EXERCISE DESCRIPTION: Print each line for all of the items below, keeping every character unchanged.

MATERIALS PROVIDED:
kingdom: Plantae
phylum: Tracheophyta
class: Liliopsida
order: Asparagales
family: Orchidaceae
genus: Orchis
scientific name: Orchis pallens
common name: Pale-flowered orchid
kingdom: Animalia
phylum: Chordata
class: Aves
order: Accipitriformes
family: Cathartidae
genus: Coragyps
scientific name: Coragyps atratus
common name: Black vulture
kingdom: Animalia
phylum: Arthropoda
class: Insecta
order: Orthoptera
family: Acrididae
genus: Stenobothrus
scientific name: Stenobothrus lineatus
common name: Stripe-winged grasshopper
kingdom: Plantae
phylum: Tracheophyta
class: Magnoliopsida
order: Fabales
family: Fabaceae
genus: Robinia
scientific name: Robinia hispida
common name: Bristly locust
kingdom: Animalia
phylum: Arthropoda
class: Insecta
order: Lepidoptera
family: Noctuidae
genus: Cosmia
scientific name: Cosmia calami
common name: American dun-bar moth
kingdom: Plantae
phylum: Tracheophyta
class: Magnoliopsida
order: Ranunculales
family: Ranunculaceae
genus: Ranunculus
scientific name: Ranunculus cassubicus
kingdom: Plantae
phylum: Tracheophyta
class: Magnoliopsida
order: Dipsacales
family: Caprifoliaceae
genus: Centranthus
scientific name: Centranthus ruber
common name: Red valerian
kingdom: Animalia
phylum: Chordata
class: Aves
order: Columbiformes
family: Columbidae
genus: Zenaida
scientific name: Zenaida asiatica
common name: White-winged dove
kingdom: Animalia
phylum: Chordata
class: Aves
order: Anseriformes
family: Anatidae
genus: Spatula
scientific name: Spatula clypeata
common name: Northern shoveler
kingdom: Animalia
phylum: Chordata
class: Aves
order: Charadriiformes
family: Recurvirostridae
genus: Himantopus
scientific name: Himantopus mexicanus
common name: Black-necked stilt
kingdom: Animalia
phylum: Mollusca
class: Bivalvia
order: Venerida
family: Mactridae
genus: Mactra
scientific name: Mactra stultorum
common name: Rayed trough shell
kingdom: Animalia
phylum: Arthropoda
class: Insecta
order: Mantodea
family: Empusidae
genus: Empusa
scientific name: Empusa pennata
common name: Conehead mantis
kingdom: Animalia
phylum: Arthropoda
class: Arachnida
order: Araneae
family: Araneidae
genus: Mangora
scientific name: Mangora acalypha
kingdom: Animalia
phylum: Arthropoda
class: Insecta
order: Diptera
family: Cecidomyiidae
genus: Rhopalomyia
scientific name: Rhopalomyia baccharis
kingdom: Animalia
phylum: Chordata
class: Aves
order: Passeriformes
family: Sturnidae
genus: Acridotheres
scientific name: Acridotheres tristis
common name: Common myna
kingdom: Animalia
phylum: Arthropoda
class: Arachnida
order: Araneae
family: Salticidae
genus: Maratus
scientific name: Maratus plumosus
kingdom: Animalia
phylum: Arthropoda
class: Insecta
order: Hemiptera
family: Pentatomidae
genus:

THE SOLUTION:
kingdom: Plantae
phylum: Tracheophyta
class: Liliopsida
order: Asparagales
family: Orchidaceae
genus: Orchis
scientific name: Orchis pallens
common name: Pale-flowered orchid
kingdom: Animalia
phylum: Chordata
class: Aves
order: Accipitriformes
family: Cathartidae
genus: Coragyps
scientific name: Coragyps atratus
common name: Black vulture
kingdom: Animalia
phylum: Arthropoda
class: Insecta
order: Orthoptera
family: Acrididae
genus: Stenobothrus
scientific name: Stenobothrus lineatus
common name: Stripe-winged grasshopper
kingdom: Plantae
phylum: Tracheophyta
class: Magnoliopsida
order: Fabales
family: Fabaceae
genus: Robinia
scientific name: Robinia hispida
common name: Bristly locust
kingdom: Animalia
phylum: Arthropoda
class: Insecta
order: Lepidoptera
family: Noctuidae
genus: Cosmia
scientific name: Cosmia calami
common name: American dun-bar moth
kingdom: Plantae
phylum: Tracheophyta
class: Magnoliopsida
order: Ranunculales
family: Ranunculaceae
genus: Ranunculus
scientific name: Ranunculus cassubicus
kingdom: Plantae
phylum: Tracheophyta
class: Magnoliopsida
order: Dipsacales
family: Caprifoliaceae
genus: Centranthus
scientific name: Centranthus ruber
common name: Red valerian
kingdom: Animalia
phylum: Chordata
class: Aves
order: Columbiformes
family: Columbidae
genus: Zenaida
scientific name: Zenaida asiatica
common name: White-winged dove
kingdom: Animalia
phylum: Chordata
class: Aves
order: Anseriformes
family: Anatidae
genus: Spatula
scientific name: Spatula clypeata
common name: Northern shoveler
kingdom: Animalia
phylum: Chordata
class: Aves
order: Charadriiformes
family: Recurvirostridae
genus: Himantopus
scientific name: Himantopus mexicanus
common name: Black-necked stilt
kingdom: Animalia
phylum: Mollusca
class: Bivalvia
order: Venerida
family: Mactridae
genus: Mactra
scientific name: Mactra stultorum
common name: Rayed trough shell
kingdom: Animalia
phylum: Arthropoda
class: Insecta
order: Mantodea
family: Empusidae
genus: Empusa
scientific name: Empusa pennata
common name: Conehead mantis
kingdom: Animalia
phylum: Arthropoda
class: Arachnida
order: Araneae
family: Araneidae
genus: Mangora
scientific name: Mangora acalypha
kingdom: Animalia
phylum: Arthropoda
class: Insecta
order: Diptera
family: Cecidomyiidae
genus: Rhopalomyia
scientific name: Rhopalomyia baccharis
kingdom: Animalia
phylum: Chordata
class: Aves
order: Passeriformes
family: Sturnidae
genus: Acridotheres
scientific name: Acridotheres tristis
common name: Common myna
kingdom: Animalia
phylum: Arthropoda
class: Arachnida
order: Araneae
family: Salticidae
genus: Maratus
scientific name: Maratus plumosus
kingdom: Animalia
phylum: Arthropoda
class: Insecta
order: Hemiptera
family: Pentatomidae
genus:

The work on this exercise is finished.